INSTRUCTIONS TO FOLLOW: Lines from the top of the entries through the line that has "16: (296, 397, 9.79)" must be duplicated exactly, and no others.

SUPPLIED MATERIAL:
=====
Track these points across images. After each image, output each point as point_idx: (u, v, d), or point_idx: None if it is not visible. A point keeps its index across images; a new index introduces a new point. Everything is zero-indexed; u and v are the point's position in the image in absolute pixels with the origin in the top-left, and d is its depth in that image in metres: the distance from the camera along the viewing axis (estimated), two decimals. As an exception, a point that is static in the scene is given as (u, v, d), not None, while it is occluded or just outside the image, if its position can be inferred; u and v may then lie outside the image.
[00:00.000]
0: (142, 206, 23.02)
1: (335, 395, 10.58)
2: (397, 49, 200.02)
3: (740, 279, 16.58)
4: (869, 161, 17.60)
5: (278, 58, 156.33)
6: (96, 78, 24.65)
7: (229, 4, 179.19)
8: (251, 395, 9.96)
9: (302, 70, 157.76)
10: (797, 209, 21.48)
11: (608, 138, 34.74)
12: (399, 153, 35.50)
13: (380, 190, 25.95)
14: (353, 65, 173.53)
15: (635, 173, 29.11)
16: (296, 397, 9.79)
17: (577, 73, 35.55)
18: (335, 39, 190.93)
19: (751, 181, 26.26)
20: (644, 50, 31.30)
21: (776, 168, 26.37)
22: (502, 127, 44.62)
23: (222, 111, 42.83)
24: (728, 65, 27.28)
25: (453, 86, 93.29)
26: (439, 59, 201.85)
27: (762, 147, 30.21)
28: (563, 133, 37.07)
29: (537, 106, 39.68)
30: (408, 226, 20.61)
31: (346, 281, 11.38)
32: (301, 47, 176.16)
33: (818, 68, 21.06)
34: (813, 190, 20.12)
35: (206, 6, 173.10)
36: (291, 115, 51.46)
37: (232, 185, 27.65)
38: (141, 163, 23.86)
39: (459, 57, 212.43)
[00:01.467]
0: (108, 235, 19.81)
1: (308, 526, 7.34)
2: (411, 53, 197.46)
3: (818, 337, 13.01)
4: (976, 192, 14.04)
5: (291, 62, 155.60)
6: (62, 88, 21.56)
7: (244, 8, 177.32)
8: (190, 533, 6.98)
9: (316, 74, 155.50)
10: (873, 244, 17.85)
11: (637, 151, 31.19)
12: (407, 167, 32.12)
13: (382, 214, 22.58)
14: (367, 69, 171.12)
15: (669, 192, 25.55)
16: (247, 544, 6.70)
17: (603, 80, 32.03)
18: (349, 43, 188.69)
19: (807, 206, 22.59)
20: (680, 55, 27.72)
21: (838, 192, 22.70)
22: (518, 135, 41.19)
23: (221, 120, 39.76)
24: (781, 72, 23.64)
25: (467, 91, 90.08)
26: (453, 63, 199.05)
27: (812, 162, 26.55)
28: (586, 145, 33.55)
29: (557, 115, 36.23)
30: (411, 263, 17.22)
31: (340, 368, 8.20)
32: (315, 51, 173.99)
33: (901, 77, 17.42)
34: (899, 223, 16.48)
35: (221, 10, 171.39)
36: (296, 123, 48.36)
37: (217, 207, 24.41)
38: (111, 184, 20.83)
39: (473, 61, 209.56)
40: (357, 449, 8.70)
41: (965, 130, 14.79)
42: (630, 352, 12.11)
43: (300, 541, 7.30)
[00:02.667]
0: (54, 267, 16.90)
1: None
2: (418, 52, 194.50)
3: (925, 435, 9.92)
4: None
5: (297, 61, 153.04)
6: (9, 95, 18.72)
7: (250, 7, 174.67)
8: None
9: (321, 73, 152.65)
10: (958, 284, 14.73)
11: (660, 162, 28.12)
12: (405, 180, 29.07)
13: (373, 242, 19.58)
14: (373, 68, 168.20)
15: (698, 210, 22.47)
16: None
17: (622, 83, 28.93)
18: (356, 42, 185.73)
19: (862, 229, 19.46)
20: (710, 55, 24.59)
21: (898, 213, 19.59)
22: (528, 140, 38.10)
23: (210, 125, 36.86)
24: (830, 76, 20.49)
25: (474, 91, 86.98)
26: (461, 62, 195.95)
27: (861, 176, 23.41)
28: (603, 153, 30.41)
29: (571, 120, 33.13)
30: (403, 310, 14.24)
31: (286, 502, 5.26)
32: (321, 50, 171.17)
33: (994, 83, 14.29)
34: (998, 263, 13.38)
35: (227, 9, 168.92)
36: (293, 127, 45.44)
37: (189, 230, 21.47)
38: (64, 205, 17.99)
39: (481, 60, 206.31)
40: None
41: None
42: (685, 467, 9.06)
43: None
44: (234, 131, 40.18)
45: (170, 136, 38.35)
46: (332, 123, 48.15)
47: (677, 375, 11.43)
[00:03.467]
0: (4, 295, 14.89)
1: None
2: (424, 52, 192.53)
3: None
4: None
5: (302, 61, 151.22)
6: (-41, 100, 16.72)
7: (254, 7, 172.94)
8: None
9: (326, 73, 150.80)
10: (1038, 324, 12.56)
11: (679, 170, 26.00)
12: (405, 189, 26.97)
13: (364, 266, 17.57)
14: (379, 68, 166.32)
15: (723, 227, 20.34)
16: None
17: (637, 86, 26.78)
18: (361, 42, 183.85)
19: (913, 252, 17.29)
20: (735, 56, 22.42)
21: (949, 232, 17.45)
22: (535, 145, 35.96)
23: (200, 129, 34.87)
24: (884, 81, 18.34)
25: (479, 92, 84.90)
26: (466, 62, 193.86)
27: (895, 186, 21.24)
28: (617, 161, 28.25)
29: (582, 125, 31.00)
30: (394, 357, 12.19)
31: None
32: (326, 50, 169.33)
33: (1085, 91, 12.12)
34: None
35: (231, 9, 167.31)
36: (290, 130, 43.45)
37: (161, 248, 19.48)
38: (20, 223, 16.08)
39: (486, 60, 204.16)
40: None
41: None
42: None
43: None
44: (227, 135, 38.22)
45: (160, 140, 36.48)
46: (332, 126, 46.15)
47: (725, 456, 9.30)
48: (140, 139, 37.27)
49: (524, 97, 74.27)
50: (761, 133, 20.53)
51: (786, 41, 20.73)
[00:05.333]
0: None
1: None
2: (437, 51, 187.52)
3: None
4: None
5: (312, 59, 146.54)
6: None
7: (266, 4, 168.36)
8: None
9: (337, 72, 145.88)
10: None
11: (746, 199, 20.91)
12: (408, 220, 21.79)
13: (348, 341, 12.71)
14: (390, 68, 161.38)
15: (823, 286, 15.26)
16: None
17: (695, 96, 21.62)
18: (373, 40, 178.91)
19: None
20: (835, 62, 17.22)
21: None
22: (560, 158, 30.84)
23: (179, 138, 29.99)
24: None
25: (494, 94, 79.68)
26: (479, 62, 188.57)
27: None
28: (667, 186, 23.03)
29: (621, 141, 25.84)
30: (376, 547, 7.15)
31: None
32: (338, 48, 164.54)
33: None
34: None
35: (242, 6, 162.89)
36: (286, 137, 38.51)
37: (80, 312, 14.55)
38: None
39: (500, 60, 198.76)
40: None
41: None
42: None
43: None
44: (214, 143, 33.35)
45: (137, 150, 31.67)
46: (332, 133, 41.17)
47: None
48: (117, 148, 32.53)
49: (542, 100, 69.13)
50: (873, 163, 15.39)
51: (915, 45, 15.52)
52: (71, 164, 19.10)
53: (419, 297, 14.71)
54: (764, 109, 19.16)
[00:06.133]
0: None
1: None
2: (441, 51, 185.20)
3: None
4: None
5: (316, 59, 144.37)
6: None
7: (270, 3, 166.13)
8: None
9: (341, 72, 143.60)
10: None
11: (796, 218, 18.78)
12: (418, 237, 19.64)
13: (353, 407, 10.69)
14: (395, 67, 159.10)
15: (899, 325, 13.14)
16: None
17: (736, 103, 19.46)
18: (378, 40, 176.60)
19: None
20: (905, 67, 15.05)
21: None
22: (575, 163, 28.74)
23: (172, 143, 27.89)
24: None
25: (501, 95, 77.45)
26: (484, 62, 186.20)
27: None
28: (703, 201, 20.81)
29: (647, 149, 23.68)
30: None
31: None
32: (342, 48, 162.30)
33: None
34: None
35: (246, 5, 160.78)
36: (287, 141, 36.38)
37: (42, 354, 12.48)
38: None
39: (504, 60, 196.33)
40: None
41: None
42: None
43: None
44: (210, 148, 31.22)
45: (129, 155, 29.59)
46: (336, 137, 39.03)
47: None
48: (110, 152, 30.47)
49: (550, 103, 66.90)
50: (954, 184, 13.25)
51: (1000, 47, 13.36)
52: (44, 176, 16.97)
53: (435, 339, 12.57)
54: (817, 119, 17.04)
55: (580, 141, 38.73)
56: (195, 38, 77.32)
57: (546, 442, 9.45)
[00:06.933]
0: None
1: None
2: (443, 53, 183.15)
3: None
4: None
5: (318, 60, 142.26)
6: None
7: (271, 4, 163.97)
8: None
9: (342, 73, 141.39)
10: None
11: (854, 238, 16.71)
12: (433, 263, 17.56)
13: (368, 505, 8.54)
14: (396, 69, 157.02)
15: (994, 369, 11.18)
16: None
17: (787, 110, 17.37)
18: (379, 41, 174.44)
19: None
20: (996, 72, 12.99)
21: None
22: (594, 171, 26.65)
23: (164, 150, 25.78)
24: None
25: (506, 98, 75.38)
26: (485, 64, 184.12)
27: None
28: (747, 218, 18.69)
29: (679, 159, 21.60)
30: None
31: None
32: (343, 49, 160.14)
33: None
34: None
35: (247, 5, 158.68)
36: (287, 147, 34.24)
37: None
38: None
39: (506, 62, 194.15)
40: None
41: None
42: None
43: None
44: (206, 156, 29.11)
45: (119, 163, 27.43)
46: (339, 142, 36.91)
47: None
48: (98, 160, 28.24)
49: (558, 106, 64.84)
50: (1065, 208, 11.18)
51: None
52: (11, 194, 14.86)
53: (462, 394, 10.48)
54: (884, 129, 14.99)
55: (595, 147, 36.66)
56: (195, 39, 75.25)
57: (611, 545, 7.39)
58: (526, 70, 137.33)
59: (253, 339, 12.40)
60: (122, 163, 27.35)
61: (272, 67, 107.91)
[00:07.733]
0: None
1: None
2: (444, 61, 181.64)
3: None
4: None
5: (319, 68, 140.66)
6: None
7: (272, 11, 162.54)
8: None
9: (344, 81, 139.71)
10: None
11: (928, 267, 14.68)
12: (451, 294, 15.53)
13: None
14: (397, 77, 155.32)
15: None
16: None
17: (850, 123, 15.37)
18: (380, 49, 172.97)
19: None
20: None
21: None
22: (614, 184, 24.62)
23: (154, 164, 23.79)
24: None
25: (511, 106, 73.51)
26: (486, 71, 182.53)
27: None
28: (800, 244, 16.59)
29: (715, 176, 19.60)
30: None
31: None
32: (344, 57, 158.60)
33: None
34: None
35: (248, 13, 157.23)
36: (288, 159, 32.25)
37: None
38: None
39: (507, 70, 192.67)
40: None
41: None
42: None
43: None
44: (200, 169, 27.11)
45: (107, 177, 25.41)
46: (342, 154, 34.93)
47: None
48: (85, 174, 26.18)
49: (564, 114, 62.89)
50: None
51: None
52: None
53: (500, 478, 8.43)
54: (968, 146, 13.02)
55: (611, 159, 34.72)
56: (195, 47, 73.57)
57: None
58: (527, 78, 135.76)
=====
ANSWER SECTION:
Track these points across images. After each image, output each point as point_idx: (u, v, d), or point_idx: None if it is not visible. A point keeps its index across images; a new index introduces a new point. Everything is zero-indexed; u and v are the point's position in the image in absolute pixels with the origin in the top-left, and d is its depth in that image in metres: the distance from the camera along the viewing axis (estimated), two decimals. As an exception, a point that is static in the scene is given as (u, v, d), not None, while it is occluded or just outside the image, if its position can be inferred; u and v may then lie outside the image.
[00:00.000]
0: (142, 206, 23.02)
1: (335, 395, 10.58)
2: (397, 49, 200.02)
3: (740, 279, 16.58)
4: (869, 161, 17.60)
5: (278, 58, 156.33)
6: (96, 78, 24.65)
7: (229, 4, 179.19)
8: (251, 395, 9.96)
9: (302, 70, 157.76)
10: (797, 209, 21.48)
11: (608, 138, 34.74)
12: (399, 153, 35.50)
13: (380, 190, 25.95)
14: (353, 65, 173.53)
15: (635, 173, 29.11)
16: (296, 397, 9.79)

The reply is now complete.